Mar 27, 2023
The report «Sempre he sentit forces que em diuen com he de ser. Les dones d’origen amazic a Catalunya narren la seva amaziguitat», prepared by our colleague Özgür Güneş Öztürk, on the accounts of Amazigh women in Catalonia is published this week. The dossier is the result of a research project commissioned by CIEMEN as part of the Education for Global Justice project, Som Part.
The text is the first study carried out in Catalonia that focuses exclusively on women of Amazigh origin who live in this country, on which Istar Montull Mussach and Elena Ferreiro Santos have also worked. Its content is the result of nineteen interviews with Amazigh women who live in different territories of Catalonia such as Girona, Tortosa, Cornellà de Llobregat, Sabadell, Vic, Granollers, and Lleida, with family origins in the Rif, High Atlas, Sus and Asammer (Morocco). The objective was to learn about their experiences and understand the nature of those experiences, situating them in their social, political, and economic context, in order to identify their main needs and claims.

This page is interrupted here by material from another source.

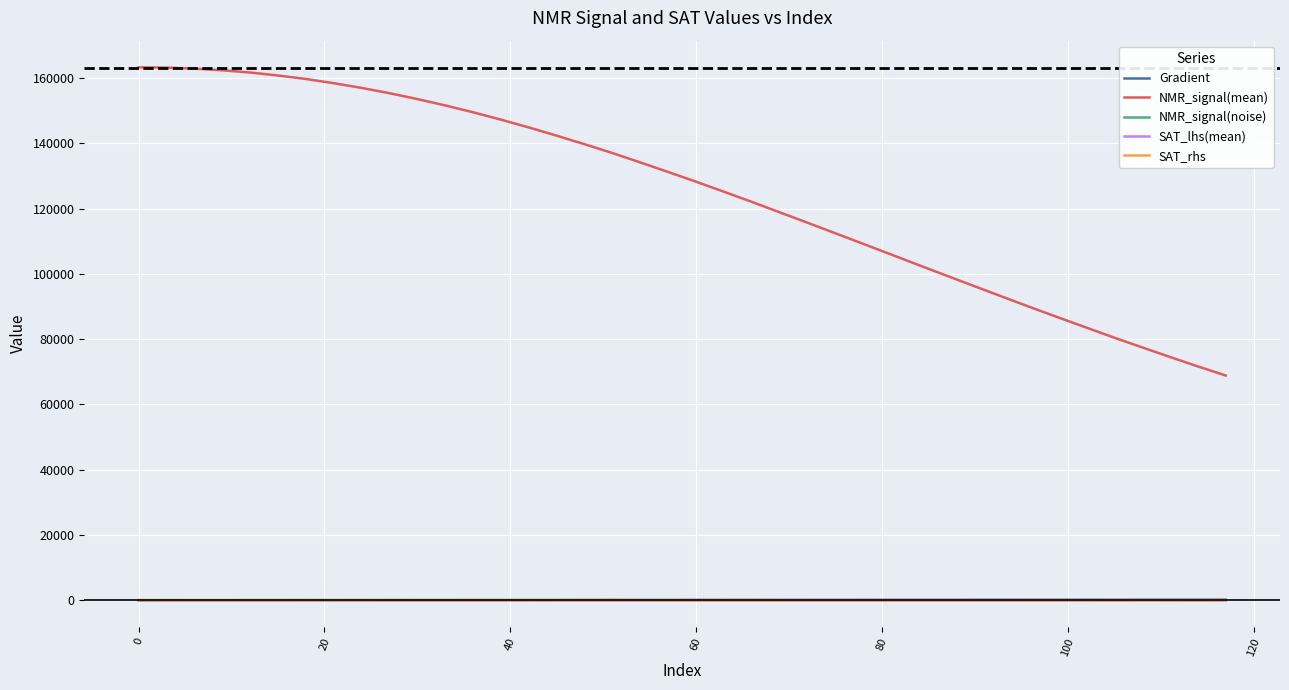

Which series has the largest range (max minus min)?

NMR_signal(mean)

The diagnosis with these women addresses contextual issues such as the “eternity” of their migratory transition, their Amazighness, the social control mechanisms on their lives, and the identity conflicts that arise from living between two codes. Starting from there, the women identified obstacles such as urban segregation, religious discrimination, the instrumentalisation of difference, or the lack of references; and expressed the need, among others, to have more resources and opportunities (such as getting to know Amazigh people’s culture, and the Catalan, Spanish, and Amazigh languages), to have their own spaces where they can decide for themselves and incorporate anti-racist policies and practices in public administration. In general, the women pointed out the need for their social, cultural, and political baggage to be socially valued and recognized, and spaces for mutual knowledge to be promoted.
At Col·lectivaT, we believe that it is very important to address the different forms of minorization faced by nations without a state, as well as by marginalized or subaltern groups or collectives, either through critical research or creation of digital tools in order to fight against the digital divide that minoritized languages suffer. On the one hand, we are especially pleased with this publication, because we live in a world where imagining, explaining, and building national identity is a space that mostly belongs to men, a fact that is even more accentuated in contexts of minorized peoples. Therefore, it a privilage to access Amazigh women’s accounts, get to know their Amazigh identity, and learn about how they live and how they explain themselves. On the other hand, the population of people from Amazigh origin in Catalonia is one of the main groups that we work within order to ensure the survival of the Amazigh language in the digital age, also thanks to another collaboration with CIEMEN. Given that Amazigh could be the third languagege in number of speakers in Catalonia, just behind Spanish and Catalan according to the estimations provided by Casa Amaziga de Catalunya, we believe that with all these efforts that take place in a space of intercooperation, we are contributing to the fight for social justice in Catalonia, and we would like to continue doing so.